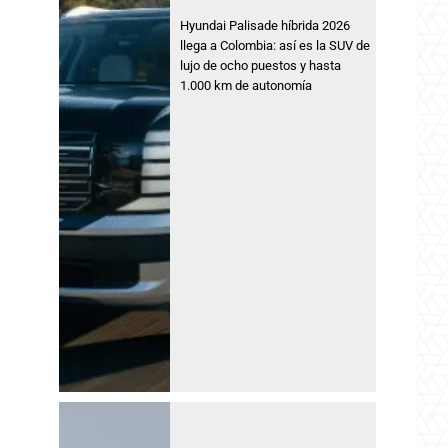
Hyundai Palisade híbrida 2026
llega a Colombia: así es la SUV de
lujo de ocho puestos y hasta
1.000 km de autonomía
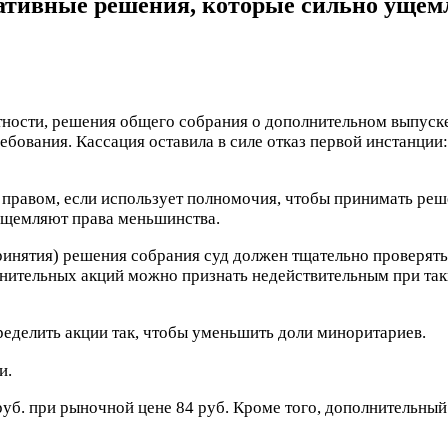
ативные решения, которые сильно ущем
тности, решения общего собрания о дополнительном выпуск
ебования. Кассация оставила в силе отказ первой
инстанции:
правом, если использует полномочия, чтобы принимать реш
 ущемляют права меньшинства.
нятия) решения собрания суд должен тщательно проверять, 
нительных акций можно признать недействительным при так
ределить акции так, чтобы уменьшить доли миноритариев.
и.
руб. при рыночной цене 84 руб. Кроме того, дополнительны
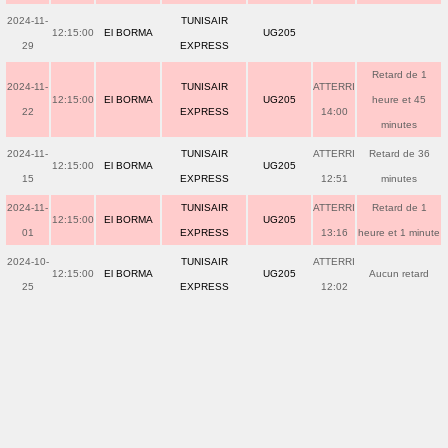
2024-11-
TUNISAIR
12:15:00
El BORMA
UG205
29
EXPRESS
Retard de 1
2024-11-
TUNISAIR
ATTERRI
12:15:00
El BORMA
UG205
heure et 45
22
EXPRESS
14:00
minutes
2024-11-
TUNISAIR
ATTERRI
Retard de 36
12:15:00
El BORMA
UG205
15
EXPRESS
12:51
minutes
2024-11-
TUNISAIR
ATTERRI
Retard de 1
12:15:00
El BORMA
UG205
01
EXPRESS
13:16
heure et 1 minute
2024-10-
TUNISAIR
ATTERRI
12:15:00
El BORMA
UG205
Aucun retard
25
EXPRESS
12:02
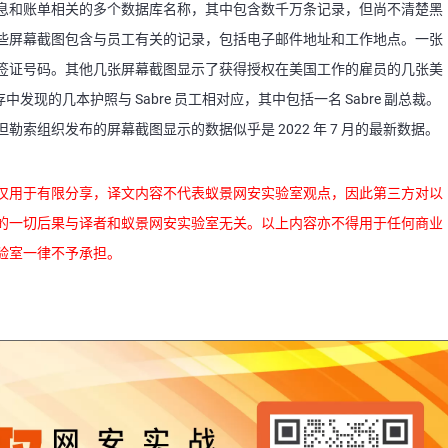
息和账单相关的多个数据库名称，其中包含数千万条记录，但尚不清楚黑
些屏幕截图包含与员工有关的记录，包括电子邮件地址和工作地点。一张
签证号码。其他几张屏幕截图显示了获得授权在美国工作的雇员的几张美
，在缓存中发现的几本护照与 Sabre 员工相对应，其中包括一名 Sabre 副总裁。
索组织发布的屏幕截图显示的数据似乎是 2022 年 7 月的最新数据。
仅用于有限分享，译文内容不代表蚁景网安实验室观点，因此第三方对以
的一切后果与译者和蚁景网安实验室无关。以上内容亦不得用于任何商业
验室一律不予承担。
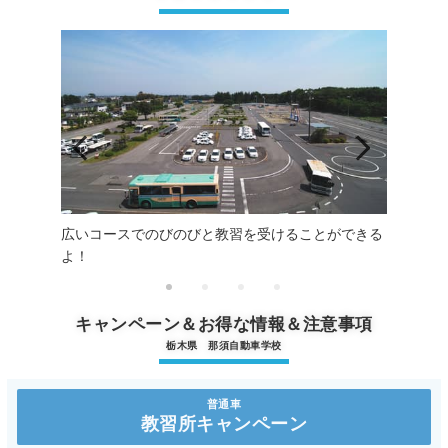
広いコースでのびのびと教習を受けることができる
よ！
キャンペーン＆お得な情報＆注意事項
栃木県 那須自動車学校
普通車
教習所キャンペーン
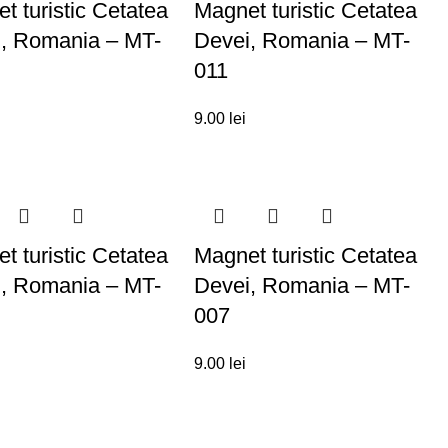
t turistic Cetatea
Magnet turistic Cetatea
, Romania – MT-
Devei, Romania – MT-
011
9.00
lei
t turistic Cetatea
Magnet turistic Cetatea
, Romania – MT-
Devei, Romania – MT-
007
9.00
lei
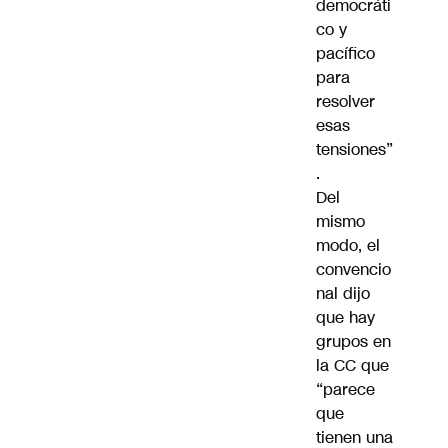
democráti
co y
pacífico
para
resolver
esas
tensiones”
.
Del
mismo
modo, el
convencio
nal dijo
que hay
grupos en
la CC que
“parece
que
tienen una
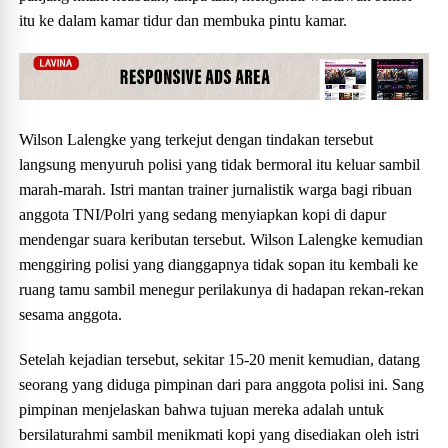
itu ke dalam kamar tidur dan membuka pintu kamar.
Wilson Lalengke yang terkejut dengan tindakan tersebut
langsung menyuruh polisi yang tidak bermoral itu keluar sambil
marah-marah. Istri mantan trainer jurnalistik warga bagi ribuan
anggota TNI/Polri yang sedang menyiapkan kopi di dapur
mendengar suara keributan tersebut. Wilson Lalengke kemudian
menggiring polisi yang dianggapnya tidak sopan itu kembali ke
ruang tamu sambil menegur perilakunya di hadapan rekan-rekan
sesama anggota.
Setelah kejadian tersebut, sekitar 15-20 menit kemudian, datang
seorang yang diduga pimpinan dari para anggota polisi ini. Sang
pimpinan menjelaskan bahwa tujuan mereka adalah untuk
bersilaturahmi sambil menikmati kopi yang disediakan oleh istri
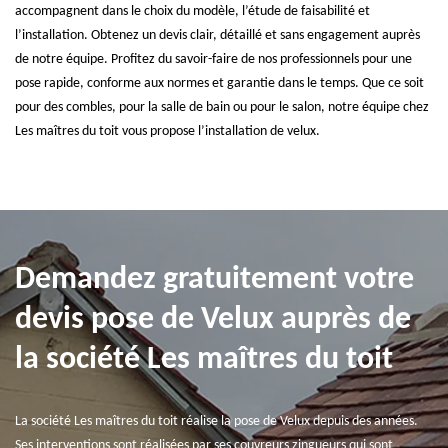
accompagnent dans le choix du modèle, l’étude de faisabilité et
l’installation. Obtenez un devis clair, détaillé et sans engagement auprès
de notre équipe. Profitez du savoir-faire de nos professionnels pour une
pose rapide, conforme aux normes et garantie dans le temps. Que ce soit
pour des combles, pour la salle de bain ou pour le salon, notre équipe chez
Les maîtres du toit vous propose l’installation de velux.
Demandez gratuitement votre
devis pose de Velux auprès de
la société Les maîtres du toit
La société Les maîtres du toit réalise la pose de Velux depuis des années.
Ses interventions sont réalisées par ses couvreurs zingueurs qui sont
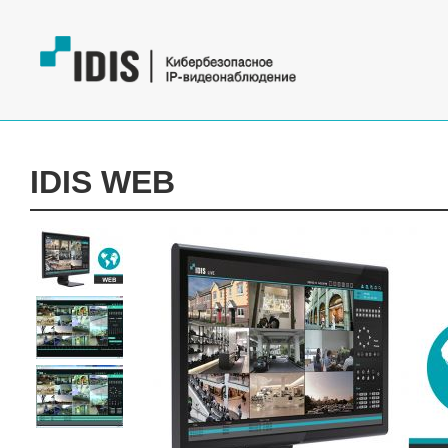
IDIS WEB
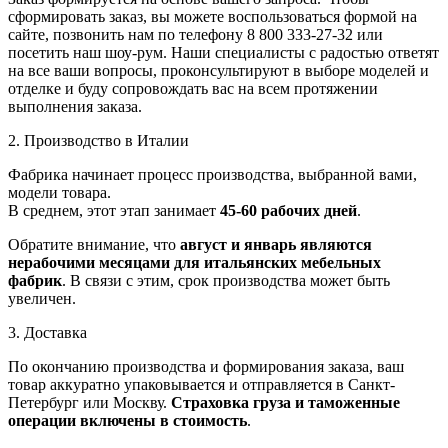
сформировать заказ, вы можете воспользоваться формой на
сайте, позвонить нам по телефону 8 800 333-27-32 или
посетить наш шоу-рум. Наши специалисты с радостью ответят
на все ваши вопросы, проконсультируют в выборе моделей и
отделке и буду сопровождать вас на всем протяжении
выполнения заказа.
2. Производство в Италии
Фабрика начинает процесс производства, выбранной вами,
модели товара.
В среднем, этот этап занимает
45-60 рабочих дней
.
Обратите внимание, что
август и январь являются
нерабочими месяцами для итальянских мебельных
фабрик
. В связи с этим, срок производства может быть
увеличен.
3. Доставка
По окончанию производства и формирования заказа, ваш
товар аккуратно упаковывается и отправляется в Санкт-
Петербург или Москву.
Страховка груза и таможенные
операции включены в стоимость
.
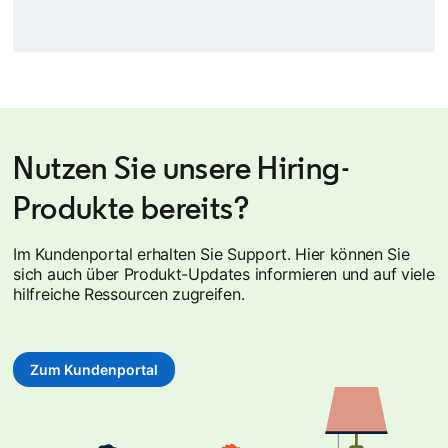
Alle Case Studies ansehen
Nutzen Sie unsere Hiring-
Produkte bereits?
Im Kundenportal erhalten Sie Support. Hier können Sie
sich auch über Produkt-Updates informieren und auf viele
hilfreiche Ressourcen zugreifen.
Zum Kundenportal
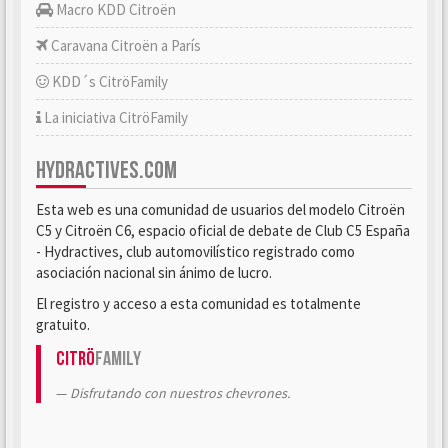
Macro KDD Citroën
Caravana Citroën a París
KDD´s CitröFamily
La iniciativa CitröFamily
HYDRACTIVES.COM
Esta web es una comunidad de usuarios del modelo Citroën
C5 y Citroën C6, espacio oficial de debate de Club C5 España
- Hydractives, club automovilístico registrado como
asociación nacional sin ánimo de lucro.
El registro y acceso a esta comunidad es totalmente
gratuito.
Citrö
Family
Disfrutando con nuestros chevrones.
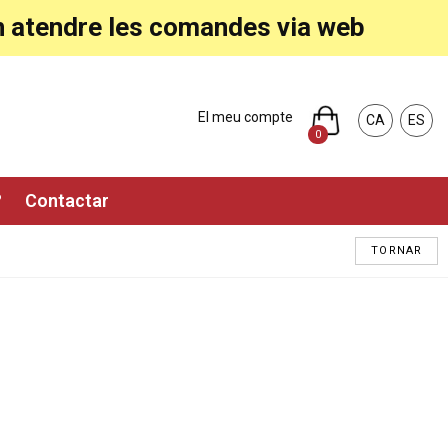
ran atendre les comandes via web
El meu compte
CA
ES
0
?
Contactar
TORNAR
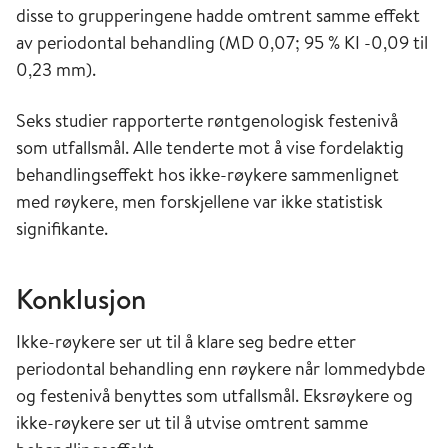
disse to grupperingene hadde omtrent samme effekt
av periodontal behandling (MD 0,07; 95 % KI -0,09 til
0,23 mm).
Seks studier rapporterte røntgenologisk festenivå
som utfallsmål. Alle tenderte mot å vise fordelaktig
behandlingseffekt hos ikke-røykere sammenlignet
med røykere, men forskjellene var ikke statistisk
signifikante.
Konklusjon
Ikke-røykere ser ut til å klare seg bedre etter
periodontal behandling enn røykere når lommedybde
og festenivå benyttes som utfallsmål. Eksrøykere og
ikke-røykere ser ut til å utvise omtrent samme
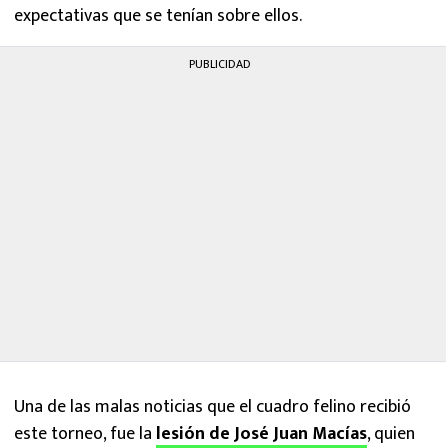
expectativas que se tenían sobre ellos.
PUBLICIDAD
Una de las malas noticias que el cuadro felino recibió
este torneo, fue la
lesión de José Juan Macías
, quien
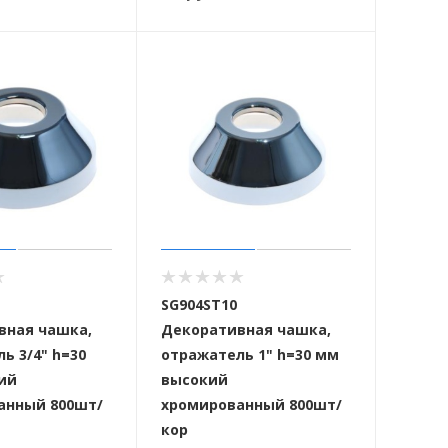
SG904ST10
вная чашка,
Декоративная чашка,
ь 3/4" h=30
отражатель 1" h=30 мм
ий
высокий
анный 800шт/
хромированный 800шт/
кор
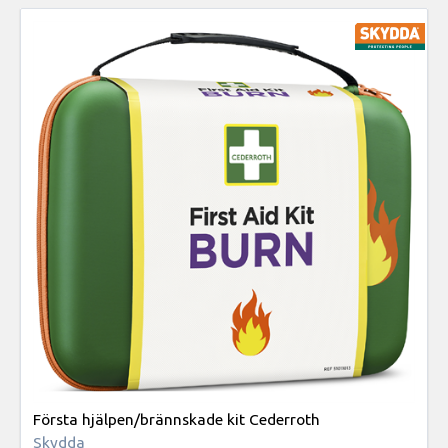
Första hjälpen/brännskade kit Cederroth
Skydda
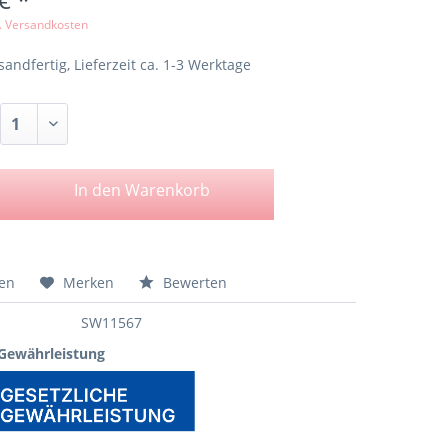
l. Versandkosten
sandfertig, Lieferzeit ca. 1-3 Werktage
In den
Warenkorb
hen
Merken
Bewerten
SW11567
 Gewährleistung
———
A clean copy is needed of the lines above from the one with "ущемляют права меньшинства." up to and including the one with "些屏幕截图包含与员工有关的记录，包括电子邮件地址和工作地点。一张". Please set it down exactly, with no pictures.

TASK ANSWER =>
 ущемляют права меньшинства.
нятия) решения собрания суд должен тщательно проверять, 
нительных акций можно признать недействительным при так
ределить акции так, чтобы уменьшить доли миноритариев.
и.
руб. при рыночной цене 84 руб. Кроме того, дополнительны
2024-11-
TUNISAIR
12:15:00
El BORMA
UG205
29
EXPRESS
Retard de 1
2024-11-
TUNISAIR
ATTERRI
12:15:00
El BORMA
UG205
heure et 45
22
EXPRESS
14:00
minutes
2024-11-
TUNISAIR
ATTERRI
Retard de 36
12:15:00
El BORMA
UG205
15
EXPRESS
12:51
minutes
2024-11-
TUNISAIR
ATTERRI
Retard de 1
12:15:00
El BORMA
UG205
01
EXPRESS
13:16
heure et 1 minute
2024-10-
TUNISAIR
ATTERRI
12:15:00
El BORMA
UG205
Aucun retard
25
EXPRESS
12:02
息和账单相关的多个数据库名称，其中包含数千万条记录，但尚不清楚黑
些屏幕截图包含与员工有关的记录，包括电子邮件地址和工作地点。一张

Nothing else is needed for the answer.